* _Provided passage_

As a spiral of events lead to Robbie being sent to prison, he and Cecelia do not meet again until a brief encounter in a London tea room four year afterwards – in the height of World War II when he is about to be sent to fight on the French frontline.

Again, this is a scene where all the passion and emotion bubbles below the surface.

In a homage to one of Britain’s most classic love dramas, David Lean’s ‘Brief Encounter’, Keira and James play out a moving reunion in which they are desperate to talk of love and desire, but bound by formality simply pour each other tea and promise to wait for one another.

James said: “The Swallow tea room scene was utterly, utterly heartbreaking. It was my favourite scene. To read it to watch it and to do it. To play what I love to play, which is inner conflict.

“To have that ultimate conflict when all you want to do is say that you love somebody but if you do then your heart will die. If you let it out your heart will break.”

Keira explained: “To prepare Joe got us to watch a lot of David Lean movies, ‘In Which We Serve’ and also ‘Brief Encounter’.

“And I really enjoyed looking at Celia Johnson, because she had this incredible ability to not say what she’s feeling but you know exactly what’s going on.

“I think it’s a really exciting thing that it’s everything that’s not said that’s important. It really added to the entire tension.

* _Exercise requirements_
In the passage on the Swallow tea room scene, why did Keira say she enjoyed watching Celia Johnson while preparing? Answer in one to three sentences.

* _Information supplied_
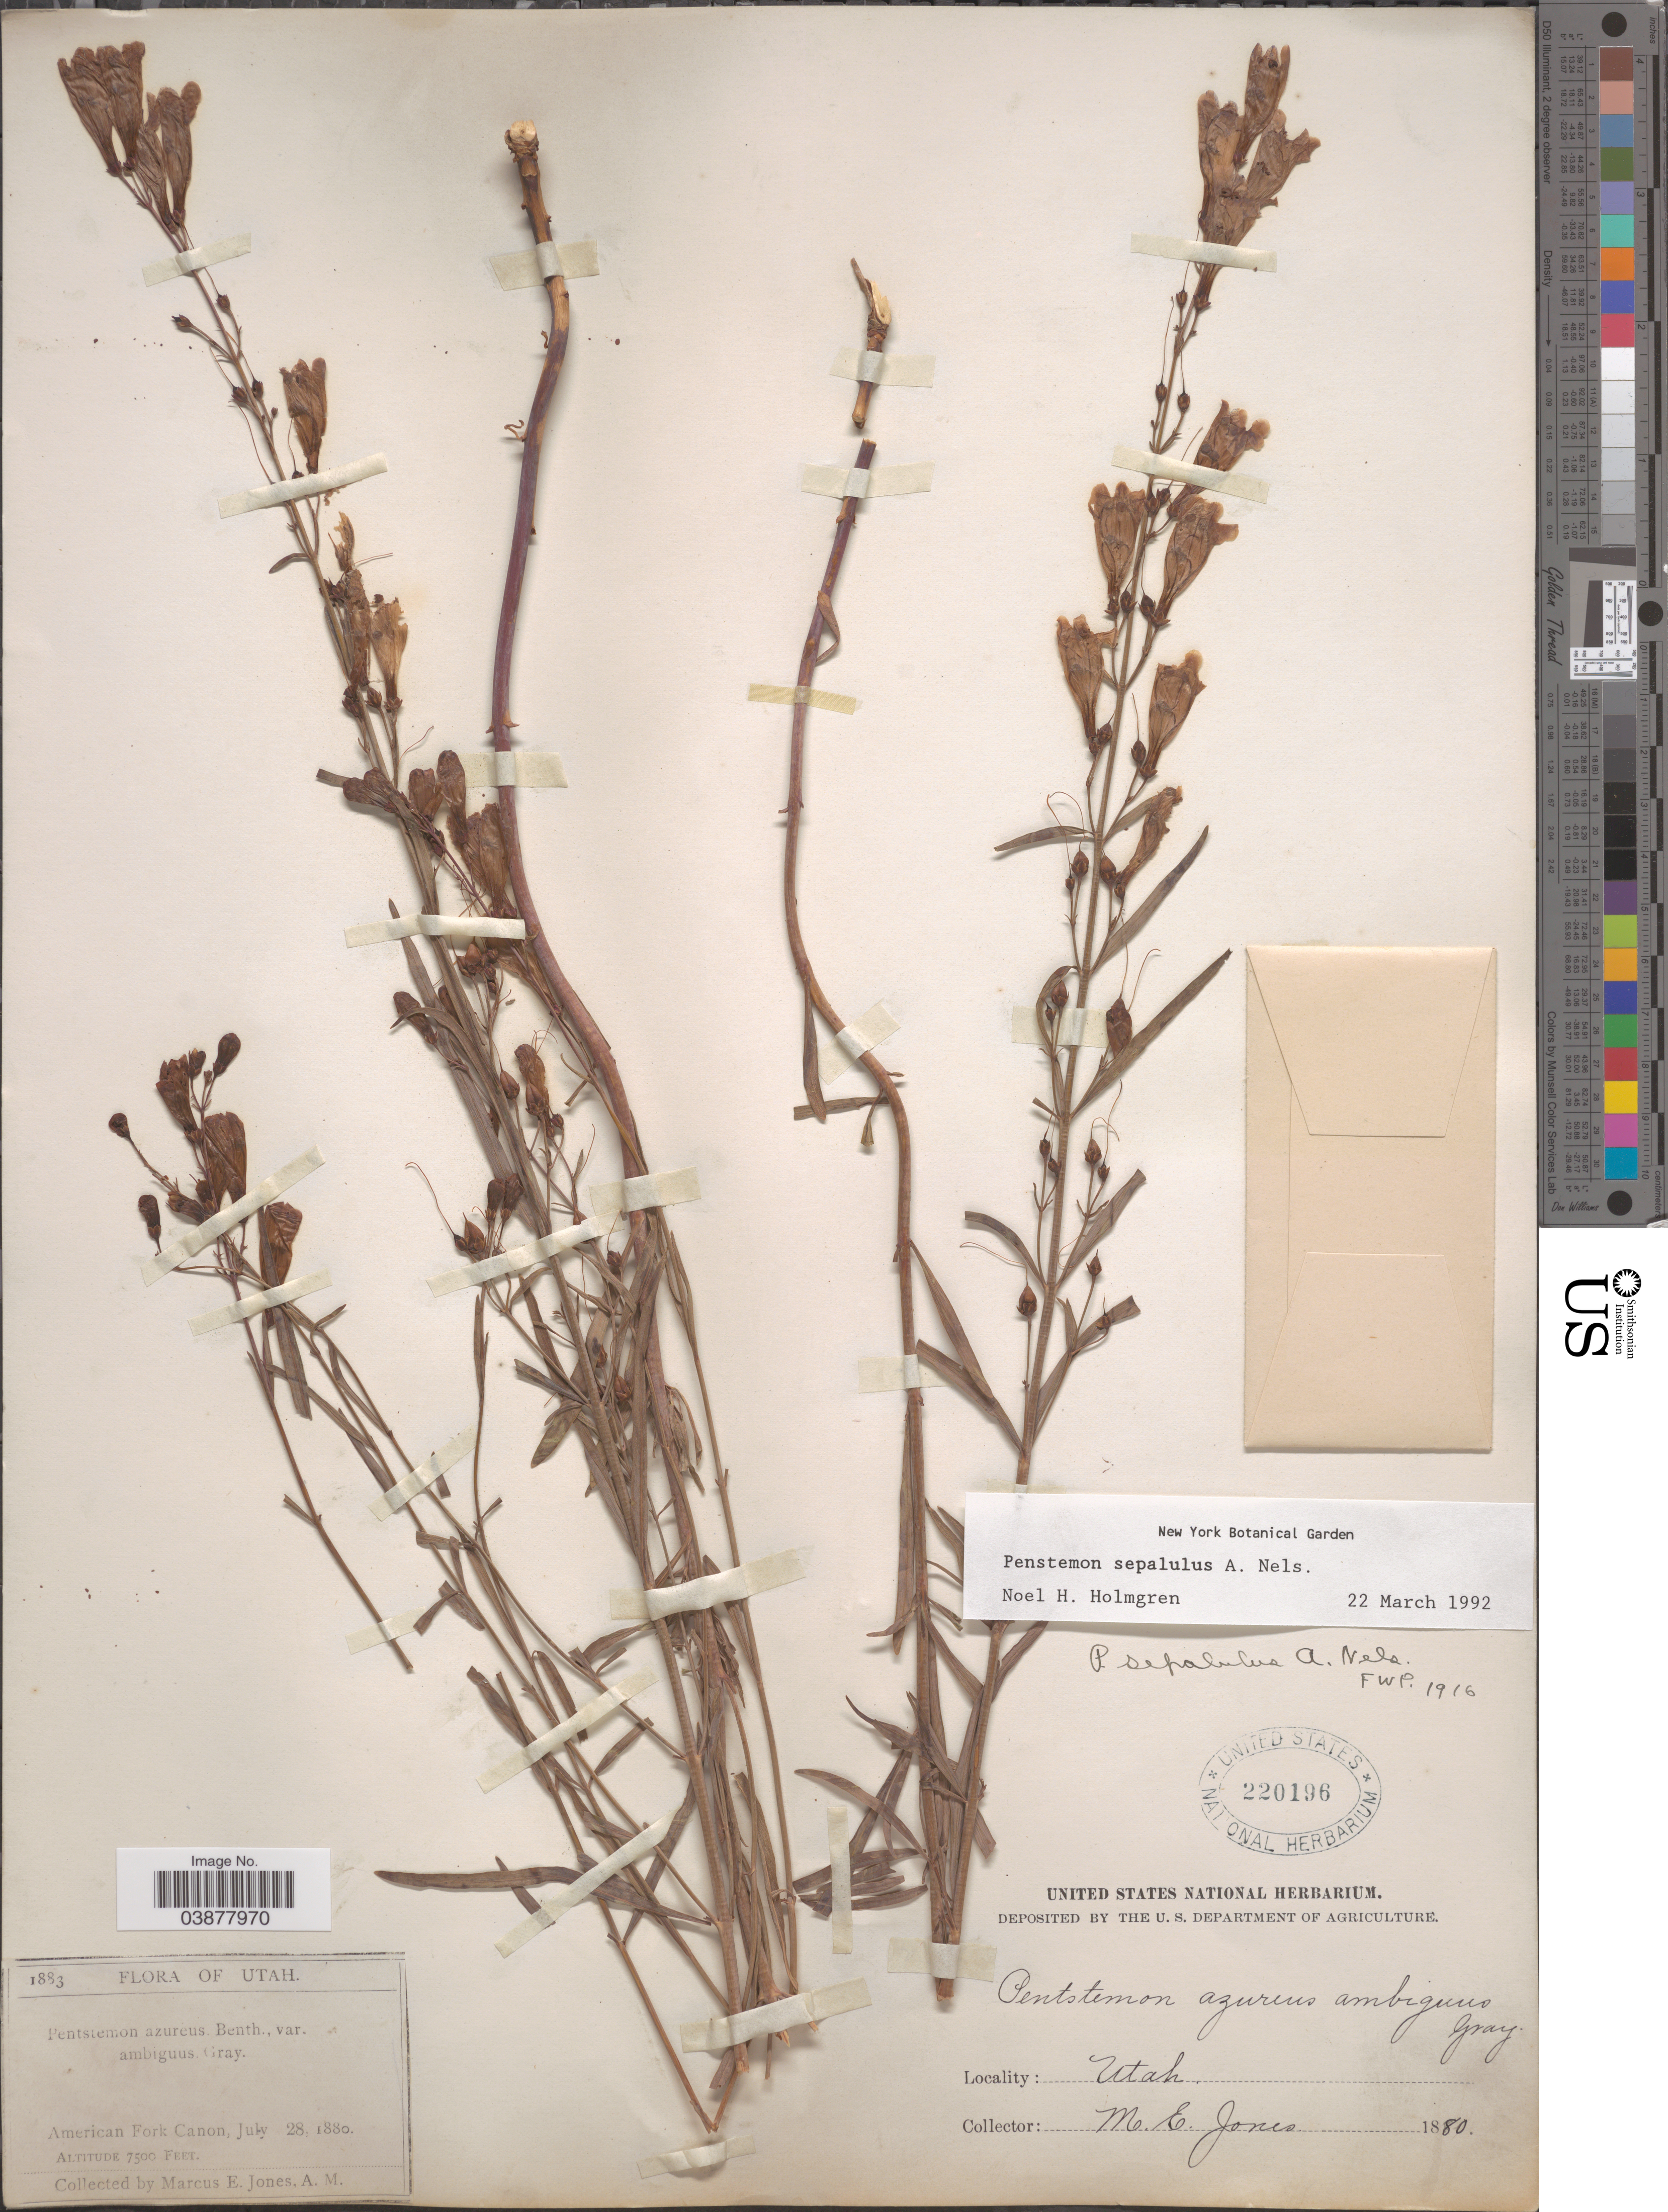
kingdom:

--

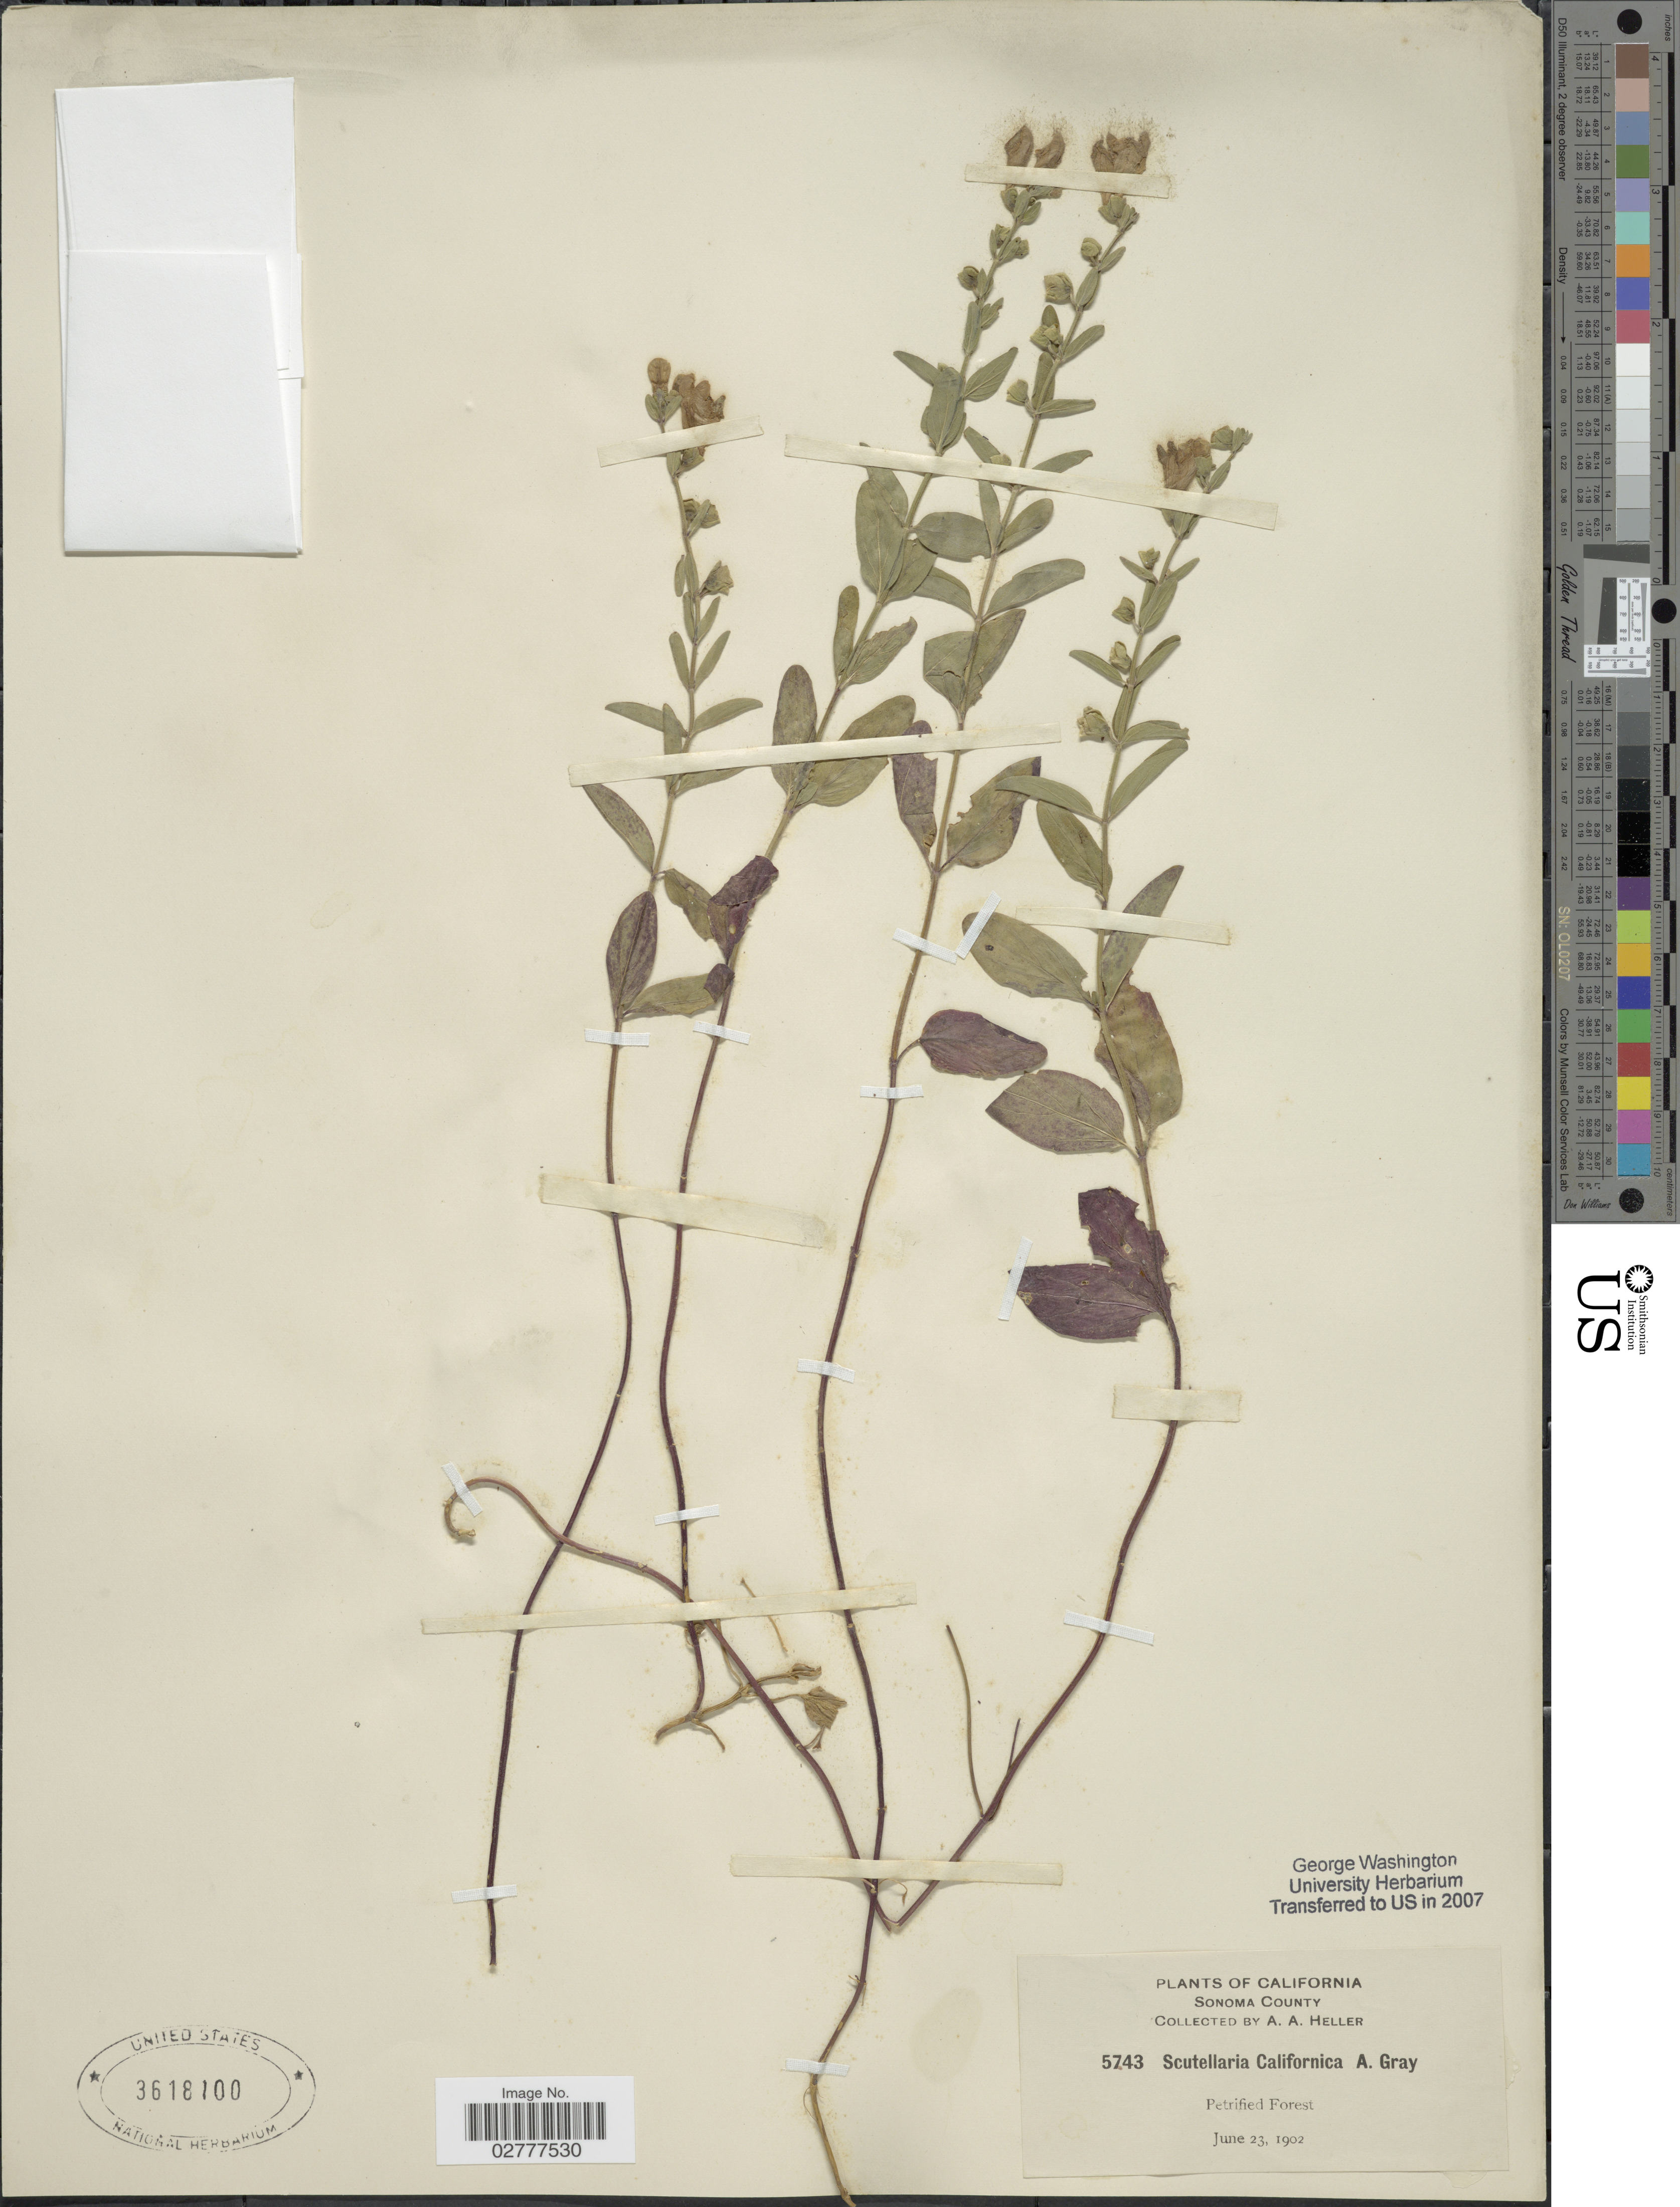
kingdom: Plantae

* _Expected answer_
Celia Johnson had an incredible ability not to say what she was feeling while the audience still knew exactly what was going on. Keira found it exciting that everything left unsaid is what matters, and she said this added to the tension.